* _ACTIVITY_
Report every line of the listing below in which the string "disease" occurs.

* _SUPPLIED RECORDS_
- Opening Delimiter -
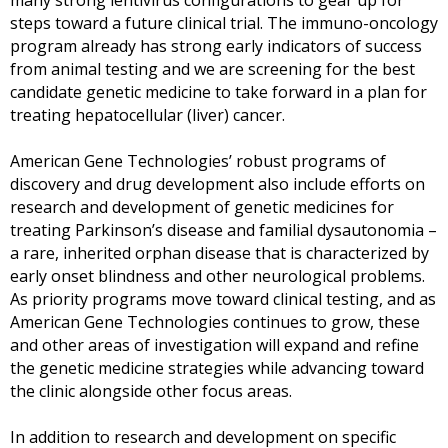
many strong lentivirus configurations to gear up for
steps toward a future clinical trial. The immuno-oncology
program already has strong early indicators of success
from animal testing and we are screening for the best
candidate genetic medicine to take forward in a plan for
treating hepatocellular (liver) cancer.
American Gene Technologies’ robust programs of
discovery and drug development also include efforts on
research and development of genetic medicines for
treating Parkinson’s disease and familial dysautonomia –
a rare, inherited orphan disease that is characterized by
early onset blindness and other neurological problems.
As priority programs move toward clinical testing, and as
American Gene Technologies
continues to grow, these
and other areas of investigation will expand and refine
the genetic medicine strategies while advancing toward
the clinic alongside other focus areas.
In addition to research and development on specific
- Closing Delimiter -
* _TASK RESULT_
treating Parkinson’s disease and familial dysautonomia –
a rare, inherited orphan disease that is characterized by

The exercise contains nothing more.